Why I Changed My Double Major
When I first came to college, I knew I wanted to double major, but I was worried about adding more time to my college timeline.
I came in as an International Relations and Professional Writing double major. This semester, I took a chance of changing the latter part of my double major from Professional Writing to Economics. Here are some reasons I decided to make this switch.
#1: Alignment with Current Major
As part of my International Relations major, I’m required to take economics courses up to intermediate micro and macro theory. Majoring in Economics aligned well with my current coursework, and many graduate programs require some level of Economics courses taken during undergraduate. It took me time to decide whether Professional Writing would help me further with my career or if Economics would be a better match.
After speaking with the program coordinator and doing some reflection, I realized that Economics not only pairs better with International Relations than Professional Writing but could also help me with my major during undergrad and give me a leg up in graduate school.
#2: Change of Interests
Fun fact about my experience: I have never taken a college level Economics class other than a half -credit economics and public issues class in high school.
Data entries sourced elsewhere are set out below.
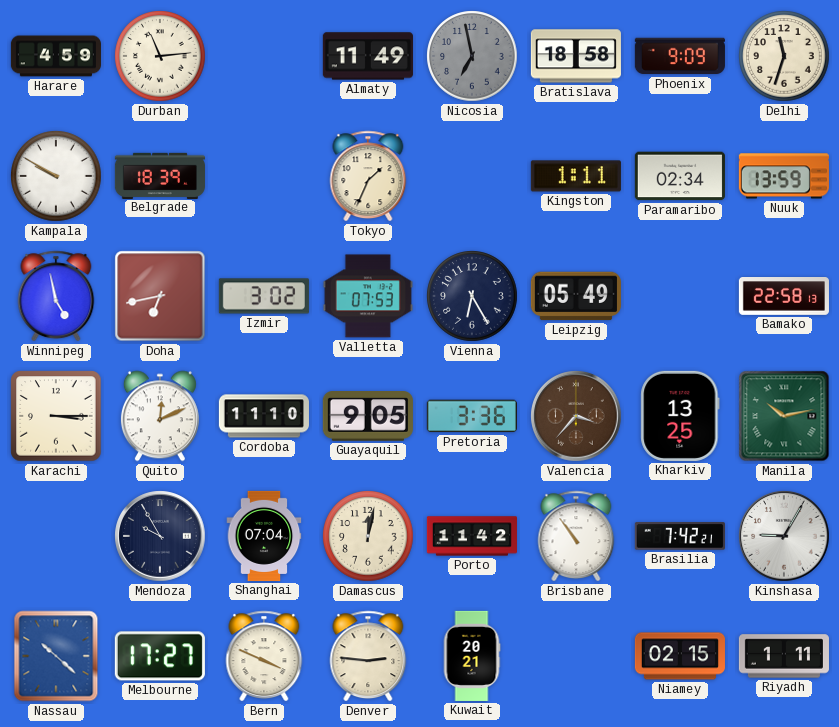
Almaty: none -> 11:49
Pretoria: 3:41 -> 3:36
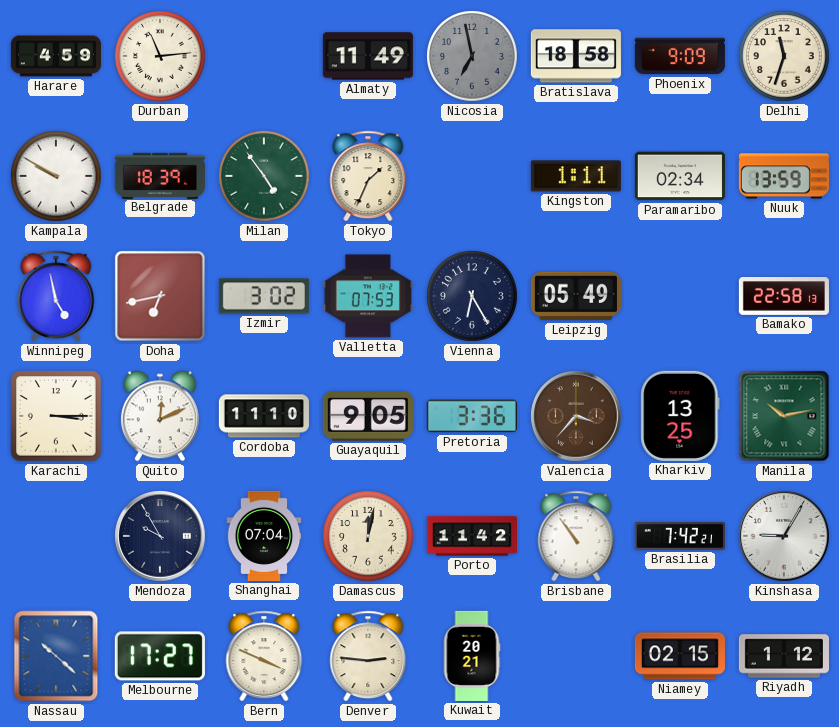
Milan: none -> 4:54
Riyadh: 1:11 -> 1:12
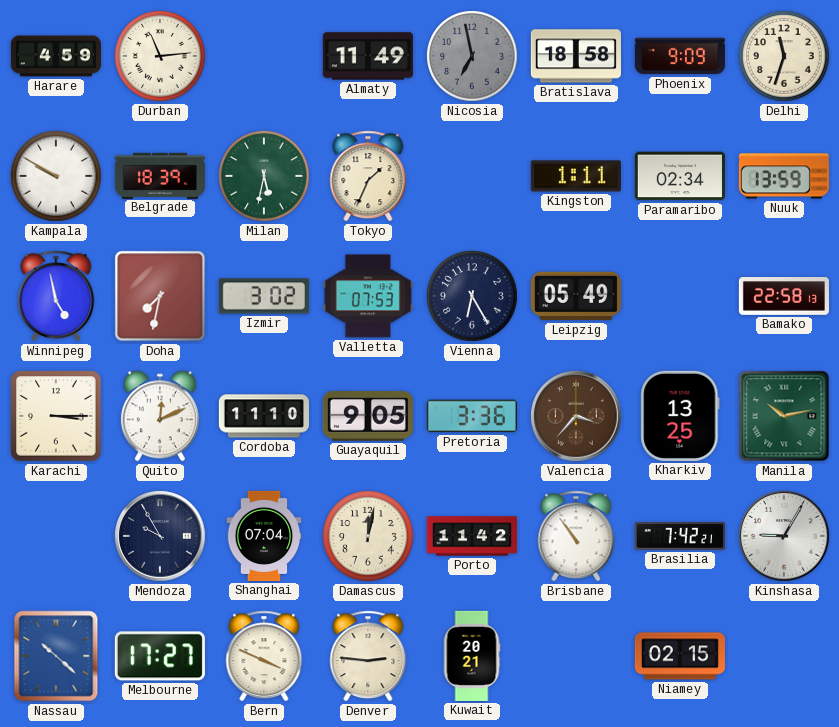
Milan: 4:54 -> 5:32
Doha: 6:43 -> 7:32
Riyadh: 1:12 -> none
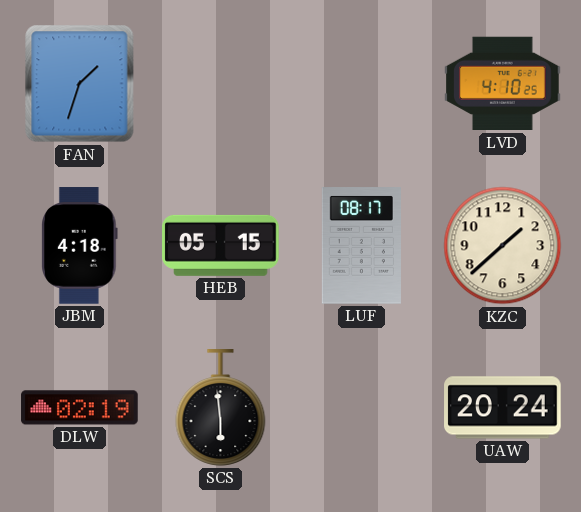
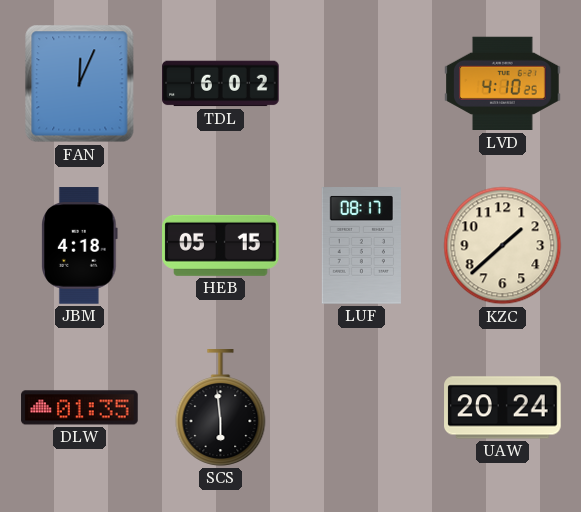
FAN: 1:33 -> 12:04
TDL: none -> 6:02
DLW: 02:19 -> 01:35
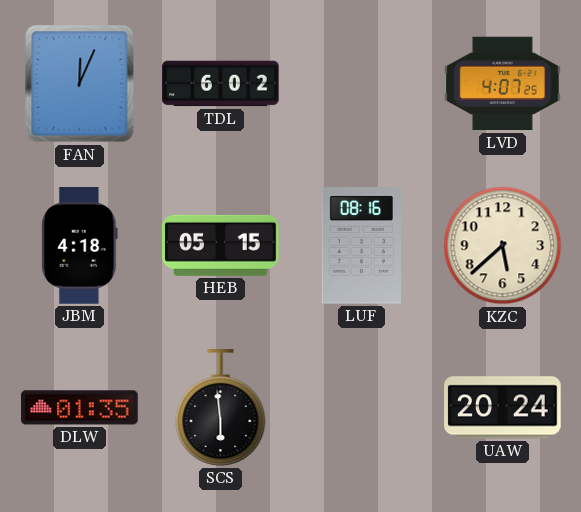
LVD: 4:10 -> 4:07
LUF: 08:17 -> 08:16
KZC: 1:38 -> 5:38
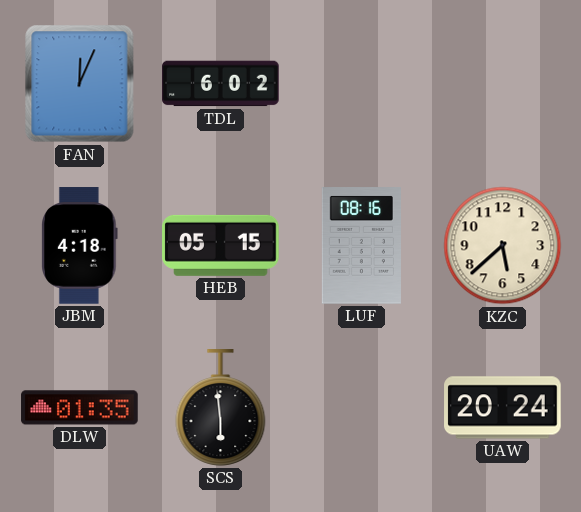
LVD: 4:07 -> none
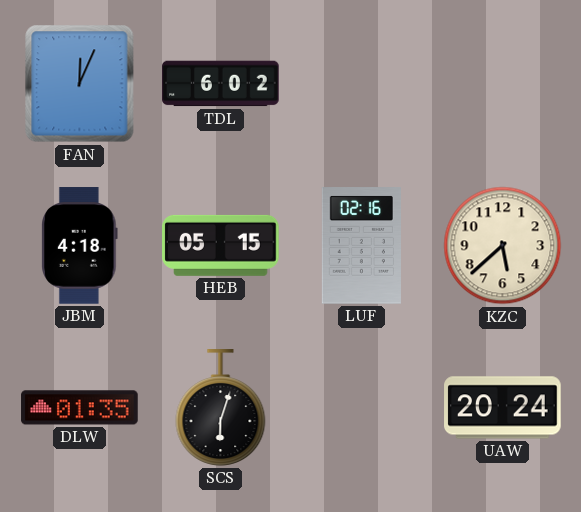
LUF: 08:16 -> 02:16
SCS: 5:59 -> 6:03
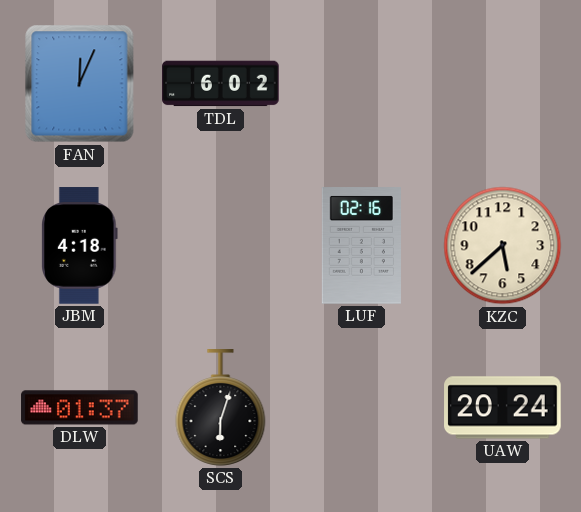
HEB: 05:15 -> none
DLW: 01:35 -> 01:37
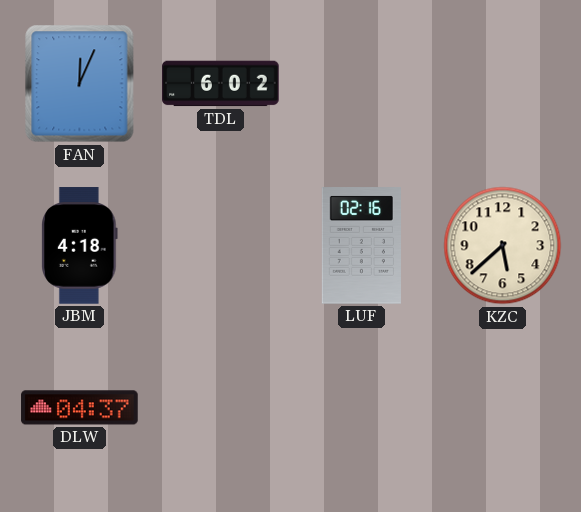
DLW: 01:37 -> 04:37
SCS: 6:03 -> none
UAW: 20:24 -> none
This class did not give me a good grasp of economics and actually turned me off from pursuing economics further.
However, after watching videos on YouTube and talking with some Econ majors, my interest was piqued. I wanted to learn about different aspects of economics, including the international, urban, public, and labor sectors. Taking these classes would help me understand the political and social aspects of international relations while helping me get familiar with the analytical and economic backgrounds of countries.
#3: Time (Surprisingly)
When I first declared a double major, I already knew I would need to be at university for at least three years. Changing majors did not add any more time to my timeline, surprisingly.
This switch has given me more time to explore opportunities in the Economics field, including internships. I have the opportunity to look at summer research projects with my advisor to combine aspects of both Economics and International Relations, which will hopefully help me stand out when I start applying for graduate school and jobs in the future.
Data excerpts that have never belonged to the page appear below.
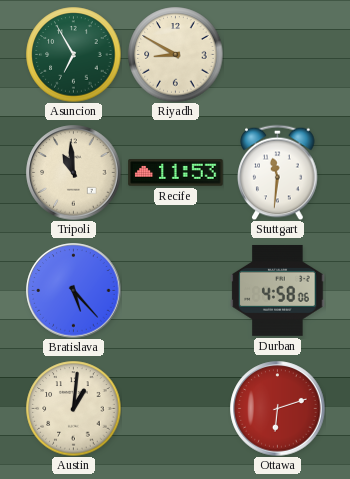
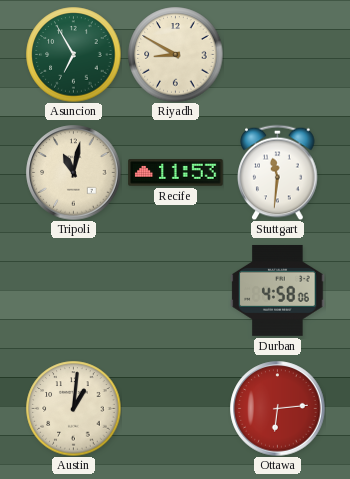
Tripoli: 10:59 -> 11:02
Bratislava: 5:23 -> none
Ottawa: 6:12 -> 6:14
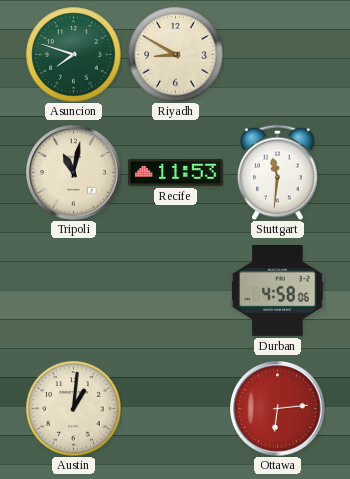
Asuncion: 6:55 -> 7:48
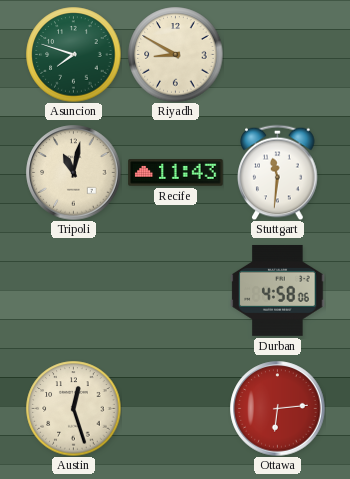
Recife: 11:53 -> 11:43
Austin: 1:01 -> 12:27
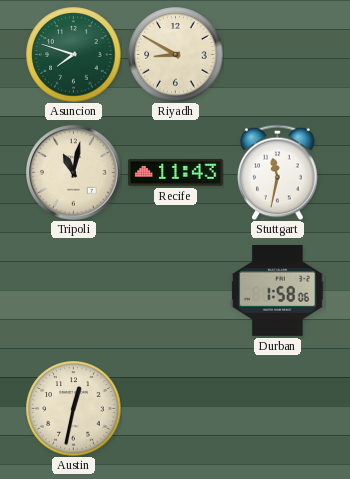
Stuttgart: 11:31 -> 11:32
Durban: 4:58 -> 1:58
Austin: 12:27 -> 12:32
Ottawa: 6:14 -> none
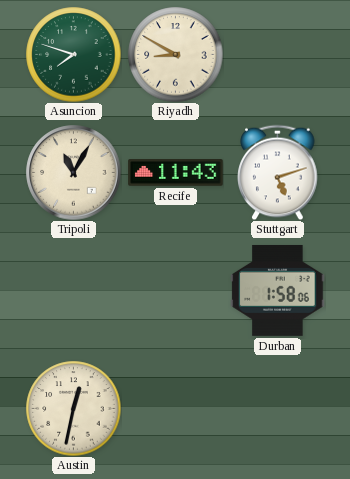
Tripoli: 11:02 -> 11:05
Stuttgart: 11:32 -> 5:12
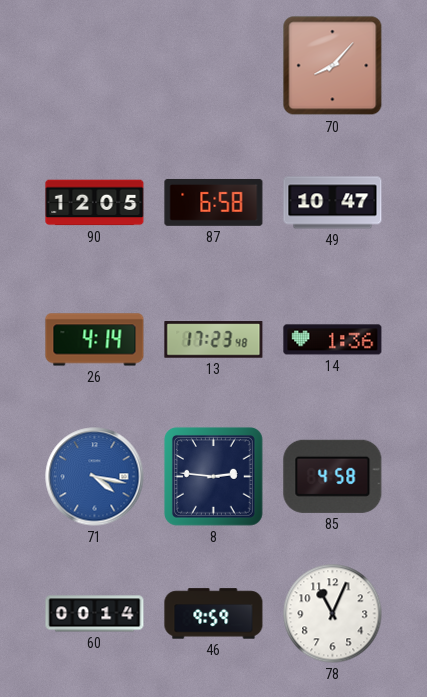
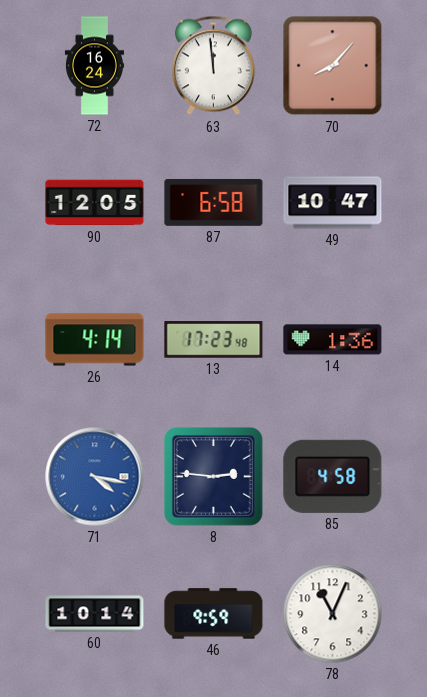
72: none -> 16:24
63: none -> 11:59
60: 00:14 -> 10:14
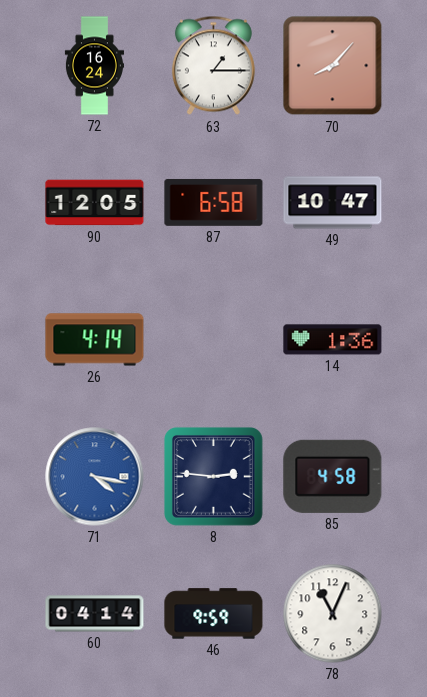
63: 11:59 -> 1:15
13: 17:23 -> none
60: 10:14 -> 04:14
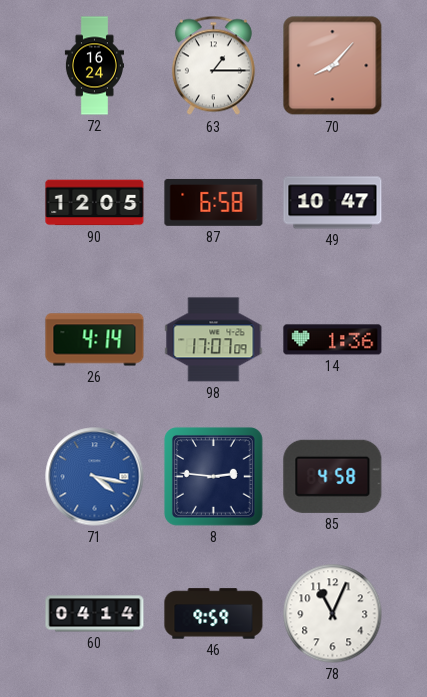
98: none -> 17:07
#4: Fewer Courses Than My Previous Major
Looking at the workload between Professional Writing and Economics, there are significantly fewer courses in the Economics program than in Professional Writing. Having a lighter course load in Economics has helped me create a needed balance between my Economics and International requirements.
Even though Economics may not have as many elective requirements as the Professional Writing program, Econ does have courses I am required to take that will be much needed. Taking classes like Intermediate Micro and Macro, Econometrics, and Capstone may be hard, but I know these courses will help me succeed in the long run in my career.
Overall, my opinion on changing majors is to go for it if you are on the fence. While it may be harder to make the switch your junior year, interests do change over time and no one should ever be stuck in one major.
Make sure to talk to advisors in programs you’re thinking about, take introduction courses, and do some thinking about whether changing majors in general is a good idea and if it will cost you more time in college.